Yesterday, when cleaning out my office I found a treasure. After being lost for at least 10 years, I found my George Brett autographed APBA card. And there’s a pretty cool story that goes with it, too.
In the early 90’s, after I graduated from college and before I could find a job in my field, I made ends meet by working as a custodian at a church here in Urbana. The receptionist at the church was a very nice lady named Jean who also happened to be the mother of Kansas City Royals trainer, Nick Swartz.
Jean would make a couple trips down to KC during the season to visit Nick and had a chance to meet a few of the Royals players. Not only that, she would get periodic updates from Nick over the phone on how the team was doing. Knowing I was a baseball fan, Jean would fill me in on some of the Royals gossip.
I didn’t want to take advantage of my friendship with Jean but I asked her if it would be ok if she would be willing to take something for a player to autograph for me. She, of course, said yes.
George Brett was an obvious choice. Well, he WAS George Brett. It was 1992 and it was pretty established that he was a future Hall of Famer. There’s that.

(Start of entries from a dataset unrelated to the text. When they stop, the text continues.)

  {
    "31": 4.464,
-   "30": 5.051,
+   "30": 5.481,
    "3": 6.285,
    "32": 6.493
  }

But it also that he was on my Illowa APBA League team. I had acquired him for his last season in 1993. I thought about giving him my IAL card but opted for a more suitable card befitting Brett’s hitting prowess. I decided on his 1990 card when he hit .329.
So she took the card and was off to Kansas City.

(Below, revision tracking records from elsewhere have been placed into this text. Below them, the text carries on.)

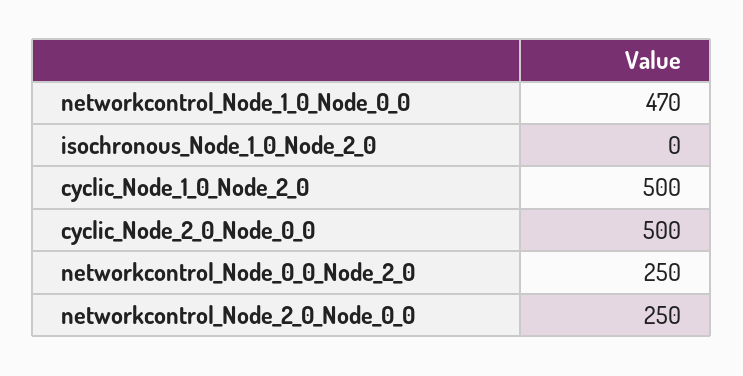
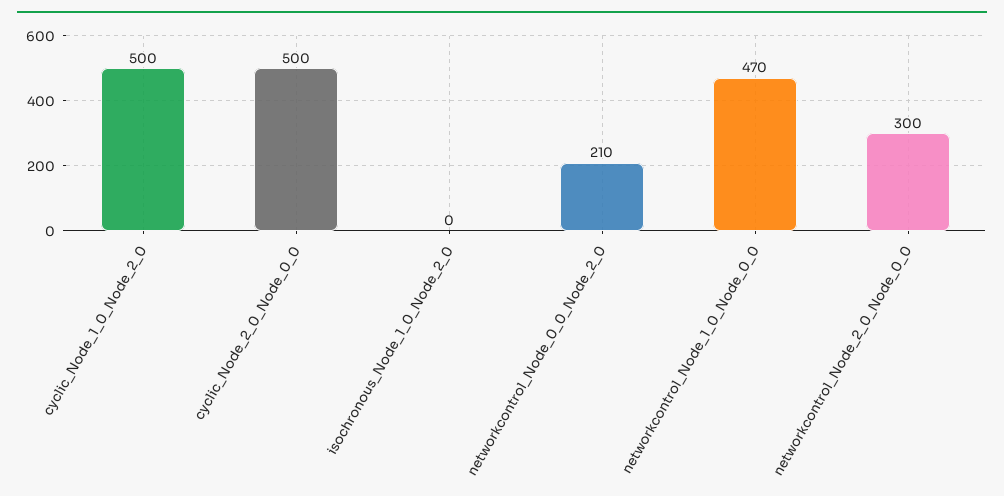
  {
    "networkcontrol_Node_1_0_Node_0_0": 470,
    "isochronous_Node_1_0_Node_2_0": 0,
    "cyclic_Node_1_0_Node_2_0": 500,
    "cyclic_Node_2_0_Node_0_0": 500,
-   "networkcontrol_Node_0_0_Node_2_0": 250,
+   "networkcontrol_Node_0_0_Node_2_0": 210,
-   "networkcontrol_Node_2_0_Node_0_0": 250
+   "networkcontrol_Node_2_0_Node_0_0": 300
  }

When she came back, she had my APBA card signed. And this is how it went down (told second hand through her son):
When Nick Swartz gave Brett my APBA card, he turned over a few times, looking it over. Then he noticed the nickname that APBA had given him all these years, ‘Mullet’. He said aloud, “That’s not right! My nickname is ‘Lou’! With a black sharpie pen, he proceeded to cross out ‘Mullet’ on my APBA card.

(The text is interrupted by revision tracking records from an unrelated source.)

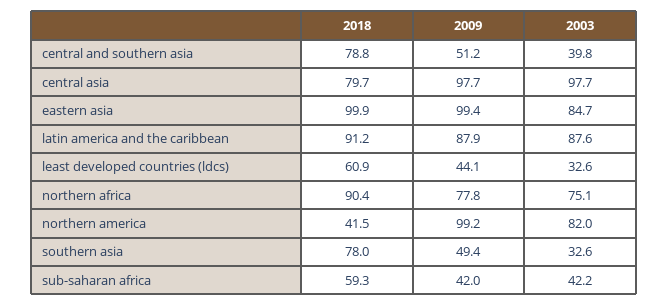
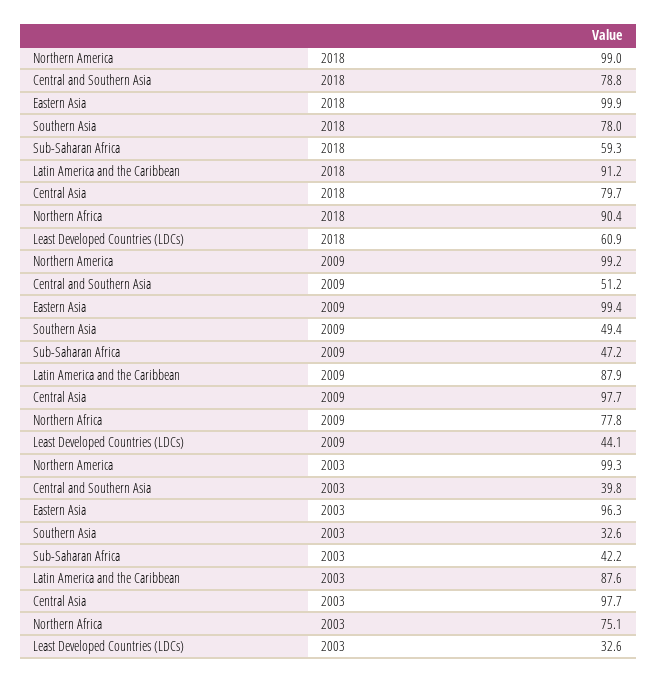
  {
    "2018": {
      "central and southern asia": 78.8,
      "central asia": 79.7,
      "eastern asia": 99.9,
      "latin america and the caribbean": 91.2,
      "least developed countries (ldcs)": 60.9,
      "northern africa": 90.4,
-     "northern america": 41.5,
+     "northern america": 99,
      "southern asia": 78,
      "sub-saharan africa": 59.3
    },
    "2009": {
      "central and southern asia": 51.2,
      "central asia": 97.7,
      "eastern asia": 99.4,
      "latin america and the caribbean": 87.9,
      "least developed countries (ldcs)": 44.1,
      "northern africa": 77.8,
      "northern america": 99.2,
      "southern asia": 49.4,
-     "sub-saharan africa": 42
+     "sub-saharan africa": 47.2
    },
    "2003": {
      "central and southern asia": 39.8,
      "central asia": 97.7,
-     "eastern asia": 84.7,
+     "eastern asia": 96.3,
      "latin america and the caribbean": 87.6,
      "least developed countries (ldcs)": 32.6,
      "northern africa": 75.1,
-     "northern america": 82,
+     "northern america": 99.3,
      "southern asia": 32.6,
      "sub-saharan africa": 42.2
    }
  }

According to his mom, Nick Swartz, who witnessed this, said “Umm, I’m not sure you’re supposed to do that”, probably not knowing exactly what these APBA cards were or how they were used.
“Ehh, it’s okay”, Brett said. And wrote ‘Lou’ next to the crossed out name. He turned it over and signed his name on the back.
Back in Urbana, when Jean asked me about it, I said, “Are you kidding? George Brett adding that little touch makes it that much more valuable to me in my opinion.” I always cherished that card for that reason.
Then a few more years later, when I moved my office down to the basement, I lost track of it and couldn’t find it despite hours of looking (believe me, I moved file cabinets looking for it).
Last night, however, during a cleaning of my office, I looked in a packet of old APBA cards. Lo and behold! There he was! So glad he’s back.
Let’s see, where did I put him again?